One of the things I have noticed in my 28 years of racing is that spin trimmers are prone to over -trimming. Fast boats are constantly easing the sheet until there is a slight break in the shoulder of the chute and then trimming in slightly until it disappears. Slow boats have the foot of their chute down on the forestay. Another thing I have seen is that the fast boats have a crew boss who moves the crew[ballast] individually to maintain boat trim. The crew boss is usually not the helmsman, he should be focussed on driving the boat. The c.b. is usually not the main trimmer, as he is busy calling lifts and headers.[oh yeah, and trimming the main] The c.b. is a good job for the pit crew , whose job is halyards, runningbackstays, checkstays,etc... He needs to be contantly focussed on the deck instead of the fleet to facilitate the setting and dousing sails efficiently thereby making him the logical choice. Regardless of who you choose , it is important that one person control crew movement or on every puff there will be a race to the windward rail by everyone followed by everyone overcompensating by moving back to leeward. The boat will be continually rolling on it's beam ends and killing speed. While some sport boats do better moving crew aft to climb over their bow wake to initiate a surf, old IOR and your average PHRF boats only increase their wetted surface area doing so which adds drag. Putting the bottom of the transom will only create a speed robbing eddy behind the boat.I've found it best to have regular practice days with my crew. Experiment with boat trim to find the sweet spot on different points of sail at different wind velocities. Move crew to different jobs so they can appreciate what others are doing on racedays. In light air, I've even put the "dogs in the house".[crew down below on the leeward side as close to the hull as possible.]This helps to control the pendulum motion as the hull meets the waves. I would work on being the other P.Flyer's shadow for a while. One of the best ways to learn is to mimic others. as you learn what works well for them , you can begin to sail your own race, but that's hard to do from way back in the fleet.


----------



## jarcher (Jul 29, 2008)

Are you able to set it and strike it efficiently? Bow about gybing it? 

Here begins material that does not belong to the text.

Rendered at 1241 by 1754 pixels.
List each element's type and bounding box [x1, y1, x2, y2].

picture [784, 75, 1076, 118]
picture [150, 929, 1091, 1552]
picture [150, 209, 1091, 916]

Are the sheets too heavy on light air days?

Do you have a tell tale on the pole so you can easily square it to the wind?

Look for simple stuff like this first.


----------



## MSN2Travelers (Sep 12, 2006)

*Spinakker runs OK ...*

Hi Jim,

We are doing pretty good with a crisp set and strike. Have both standard and light weight sheets as well as tell tales on the pole. We are getting better at gybing the pole too.

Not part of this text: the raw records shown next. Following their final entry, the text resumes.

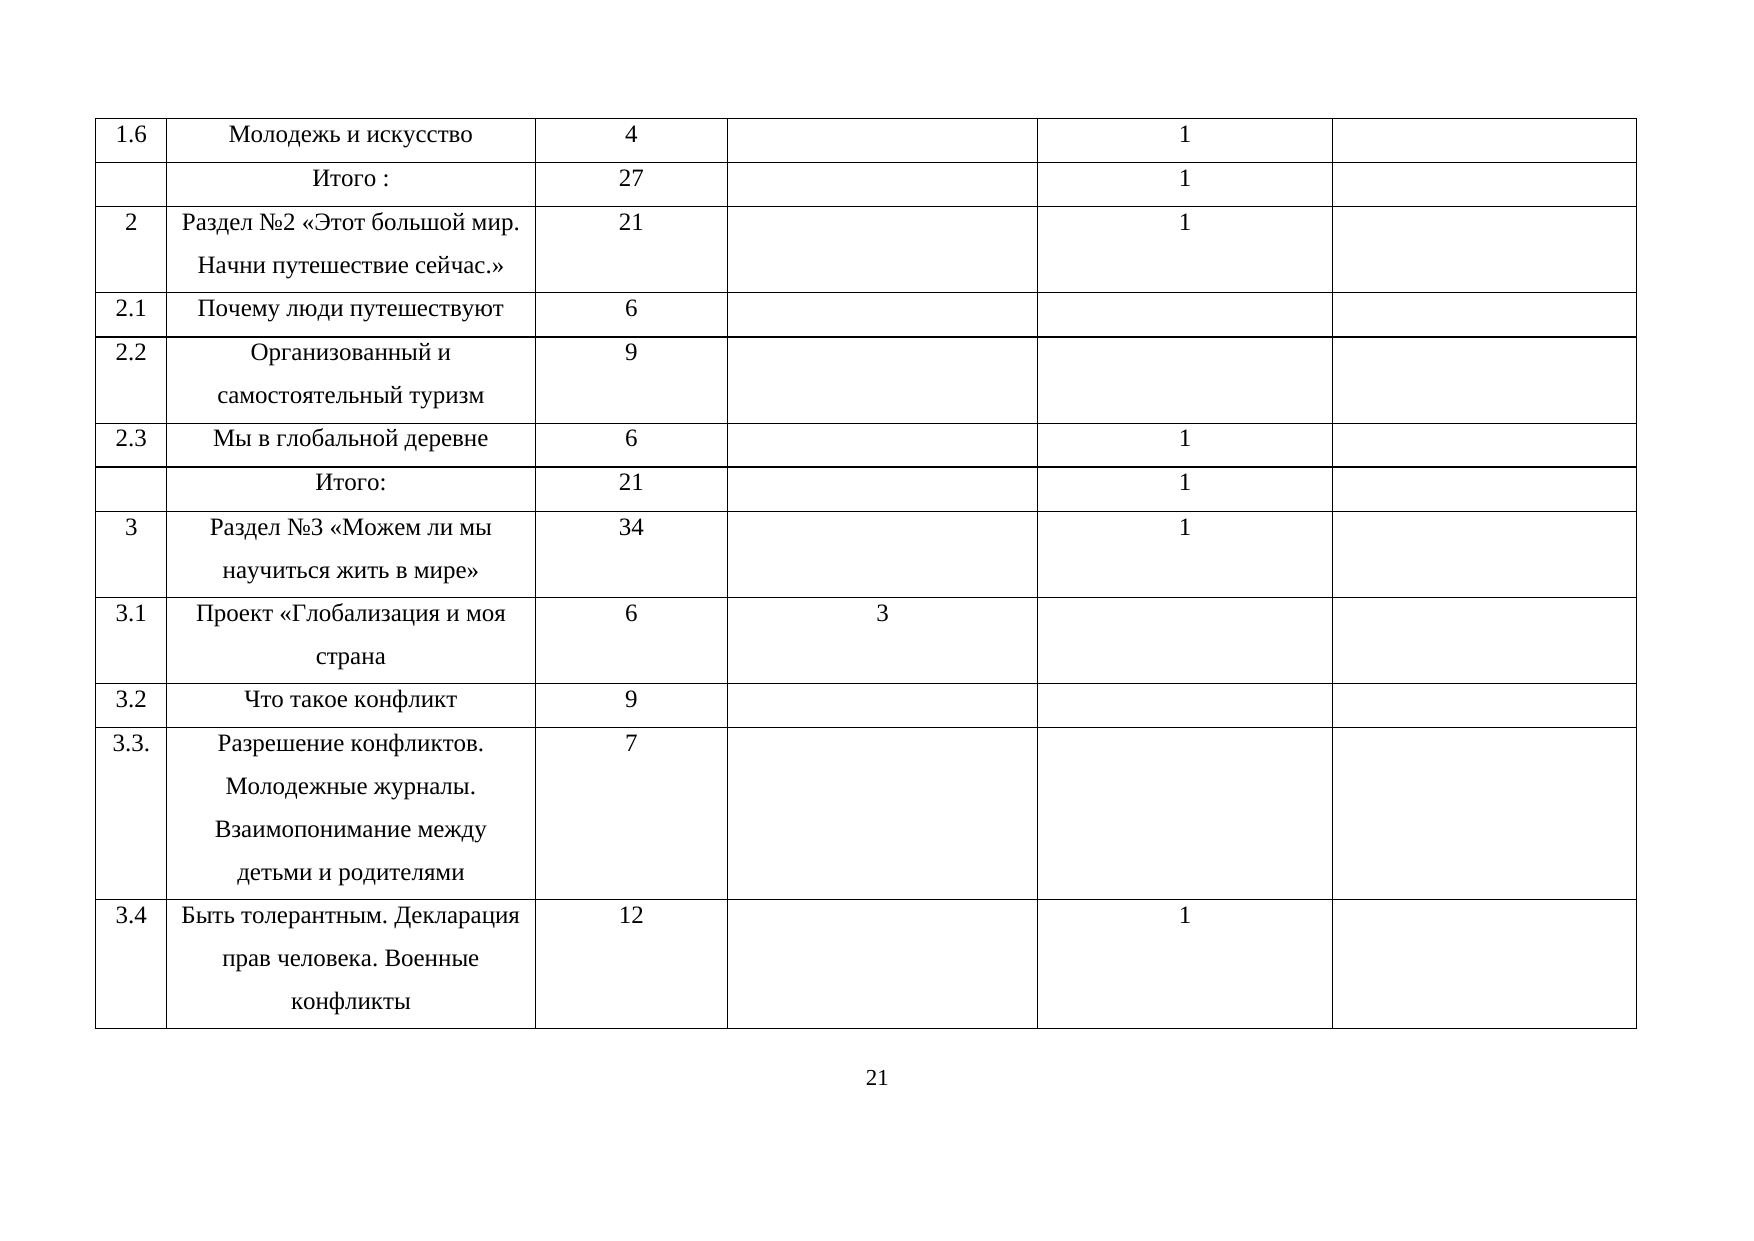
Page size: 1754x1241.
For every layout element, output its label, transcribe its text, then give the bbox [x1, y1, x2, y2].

table_cell 6 [536, 598, 727, 683]
table_cell [1333, 338, 1636, 422]
table_cell 21 [536, 468, 727, 511]
table_cell [1333, 728, 1636, 899]
table_cell [728, 119, 1037, 162]
table_cell 1 [1038, 424, 1332, 466]
table_cell Почему люди путешествуют [167, 293, 535, 336]
table_cell Итого : [167, 163, 535, 206]
table_cell [1333, 424, 1636, 466]
table_cell [1333, 512, 1636, 597]
table_cell [1038, 598, 1332, 683]
table_cell [96, 163, 166, 206]
table_cell Быть толерантным. Декларация прав человека. Военные конфликты [167, 900, 535, 1028]
table_cell 1 [1038, 468, 1332, 511]
table_cell [1333, 293, 1636, 336]
table_cell [728, 424, 1037, 466]
table_cell [728, 468, 1037, 511]
table_cell [728, 163, 1037, 206]
table_cell 21 [536, 207, 727, 292]
table_cell Что такое конфликт [167, 684, 535, 727]
table_cell 2.3 [96, 424, 166, 466]
table_cell 3.4 [96, 900, 166, 1028]
table_cell 3 [96, 512, 166, 597]
table_cell 1 [1038, 163, 1332, 206]
table_cell 6 [536, 424, 727, 466]
table_cell 2.1 [96, 293, 166, 336]
table_cell Организованный и самостоятельный туризм [167, 338, 535, 422]
table_cell [1333, 468, 1636, 511]
table_cell 27 [536, 163, 727, 206]
table_cell 1 [1038, 512, 1332, 597]
table_cell 4 [536, 119, 727, 162]
table_cell [1333, 684, 1636, 727]
table_cell [1038, 684, 1332, 727]
table_cell 12 [536, 900, 727, 1028]
table_cell Молодежь и искусство [167, 119, 535, 162]
table_cell Раздел №3 «Можем ли мы научиться жить в мире» [167, 512, 535, 597]
table_cell 7 [536, 728, 727, 899]
table_cell 2 [96, 207, 166, 292]
table_cell [1333, 163, 1636, 206]
table_cell [1333, 207, 1636, 292]
table_cell [96, 468, 166, 511]
table_cell Мы в глобальной деревне [167, 424, 535, 466]
table_cell 9 [536, 684, 727, 727]
table_cell [728, 684, 1037, 727]
table_cell 3 [728, 598, 1037, 683]
table_cell [728, 512, 1037, 597]
table_cell [1333, 900, 1636, 1028]
table_cell [728, 207, 1037, 292]
table_cell Проект «Глобализация и моя страна [167, 598, 535, 683]
table_cell 1.6 [96, 119, 166, 162]
table_cell Итого: [167, 468, 535, 511]
table_cell 1 [1038, 207, 1332, 292]
table_cell [1038, 293, 1332, 336]
table_cell 1 [1038, 900, 1332, 1028]
table_cell 6 [536, 293, 727, 336]
table_cell [1038, 338, 1332, 422]
table_cell [728, 293, 1037, 336]
table_cell Раздел №2 «Этот большой мир. Начни путешествие сейчас.» [167, 207, 535, 292]
table_cell 3.2 [96, 684, 166, 727]
table_cell [1333, 598, 1636, 683]
table_cell [728, 900, 1037, 1028]
table_cell [1038, 728, 1332, 899]
table_cell [728, 728, 1037, 899]
table_cell 9 [536, 338, 727, 422]
table_cell [1333, 119, 1636, 162]
table_cell 3.3. [96, 728, 166, 899]
table_cell 3.1 [96, 598, 166, 683]
table_cell 34 [536, 512, 727, 597]
table_cell [728, 338, 1037, 422]
table_cell 2.2 [96, 338, 166, 422]
table_cell Разрешение конфликтов. Молодежные журналы. Взаимопонимание между детьми и родителями [167, 728, 535, 899]
table_cell 1 [1038, 119, 1332, 162]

We seem to fall behind most often on the non-spinakker runs and I am starting to look at the other boats to figure out what they might be doing different. I have noticed that other crews are positioned fore/aft with a sense of purpose based on the point of sail. On the other hand, our crew sits on the rail where ever they are comfortable to include being at or forward of the mast when close hauled. 

In JAM, we could stay ahead of most boats in our division except the other Pearson Flyer. He was just gone by the time we would hit the windward mark. Same holds true in our spinakker division. The other P/Flyer just walks away from us.


----------



## catamount (Sep 8, 2002)

Adjusting the trim of the boat by positioning of the crew can be important, and obviously the condition and trim of your sails is important, but how about the condition of your bottom--are your hull, keel, and rudder as well prepared as the competition's? If they are pulling away in light air on the downwind legs, hull drag could be a factor.


----------